Phase II study of DCS-T

Basic Information

Recruitment status	Recruiting
Health condition(s) or Problem(s) studied	gastric cancer
Date of first enrollment	12/03/2019
Target sample size	30
Countries of recruitment
Study type	Interventional
Intervention(s)	Docetaxel (50mg/m2) and CDDP (60mg/m2), S-1 (80mg/m2) and trastuzumab (6mg/kg) given on day 8, and S-1 (80mg/m2) given on days 1-14, repeated every three weeks.

Outcome(s)

Primary Outcome	Response rate
Secondary Outcome	median survival time (OS), progression-free survival(PFS)

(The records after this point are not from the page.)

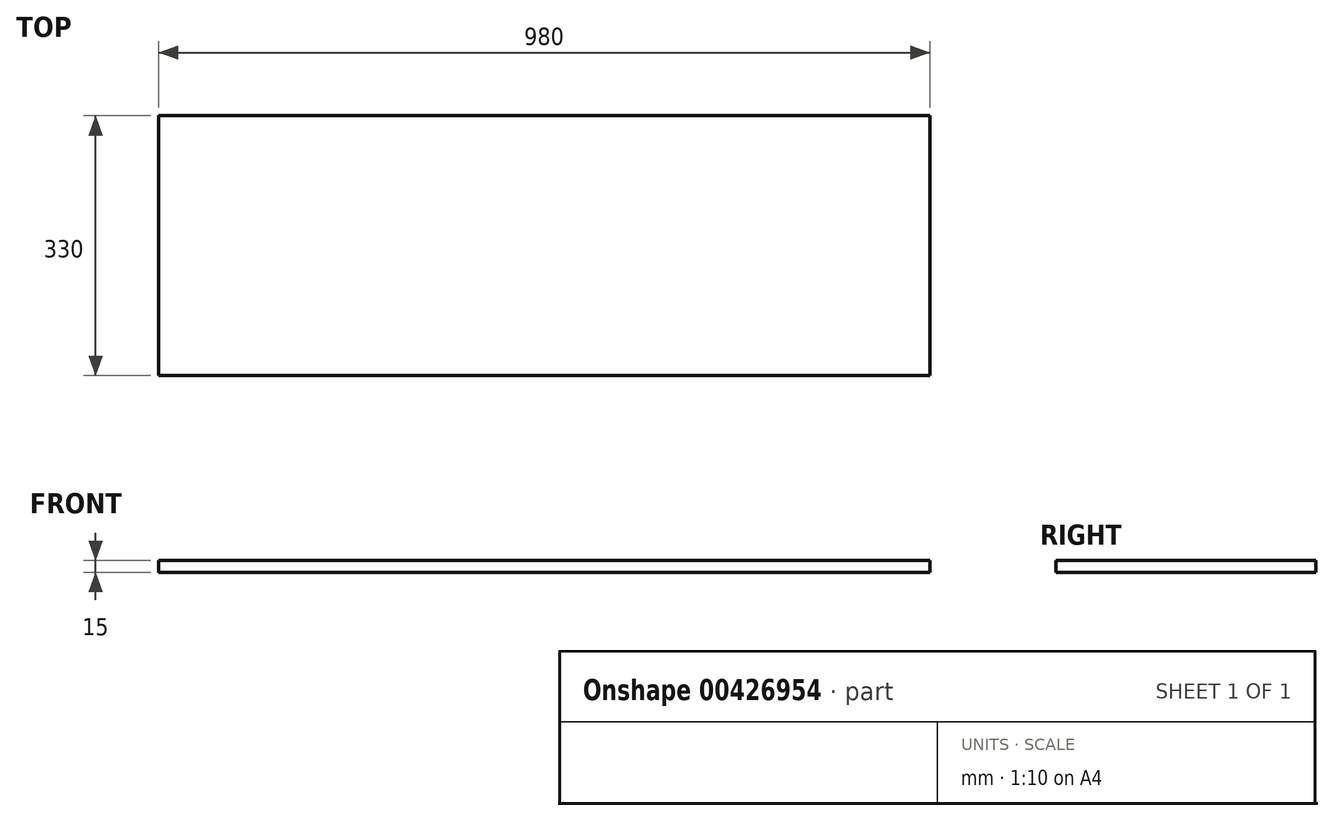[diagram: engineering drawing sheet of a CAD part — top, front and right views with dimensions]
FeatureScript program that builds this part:
annotation { "Feature Type Name" : "Feature", "Feature Type Description" : "" }
export const myFeature = defineFeature(function(context is Context, id is Id, definition is map)
    precondition{}
    {
        {
            var Q0;
            Q0=qCreatedBy(makeId("Top.planeOp"),FACE);
            var sketch = newSketch(context, id + "F0", { "sketchPlane" : qUnion([Q0])});
            skLineSegment(sketch, "E0.bottom", {"start": v(-518.94, -33.68) * mm, "end": v(461.06, -33.68) * mm});
            skLineSegment(sketch, "E0.top", {"start": v(-518.94, -363.68) * mm, "end": v(461.06, -363.68) * mm});
            skLineSegment(sketch, "E0.left", {"start": v(-518.94, -33.68) * mm, "end": v(-518.94, -363.68) * mm});
            skLineSegment(sketch, "E0.right", {"start": v(461.06, -33.68) * mm, "end": v(461.06, -363.68) * mm});
            skSolve(sketch);
        }
        {
            var Q0;
            Q0=qSketchRegion(id+"F0",true);
            extrude(context, id + "F1", {"entities" : qUnion([Q0]), "depth" : 15 * mm});
        }
    });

Key inclusion & exclusion criteria

Age minimum	>= 20age old
Age maximum	<= 80age old
Gender	Both
Include criteria	1)Written informed consent. 2)Histologicaly (cytologically) proven gastric cancer. 3)HER2 positive by IHC or FISH method 4)Unresectable gastric cancer. 5)To have measurable lesions. 6)No prior chemotherapy or no influence of prior therapy. 7)Tolerable function of bone marrow, liver and kidney. 8)LVEF more than 50% 9)PS 0 - 1. 10)Expected survival for 3 months. 11)Possible oral intake.
Exclude criteria	1)History of hypersensitivity to DCS. 2)Contraindication to TXT, CDDP, S-1, G-CSF. 3)Infectious disease. 4)Severe compliaction. 5)Brain metastasis with clinical symptoms. 6)Watery diarea. 7)Active double cancer. 8)Persons to be pregnant or to make pregnant.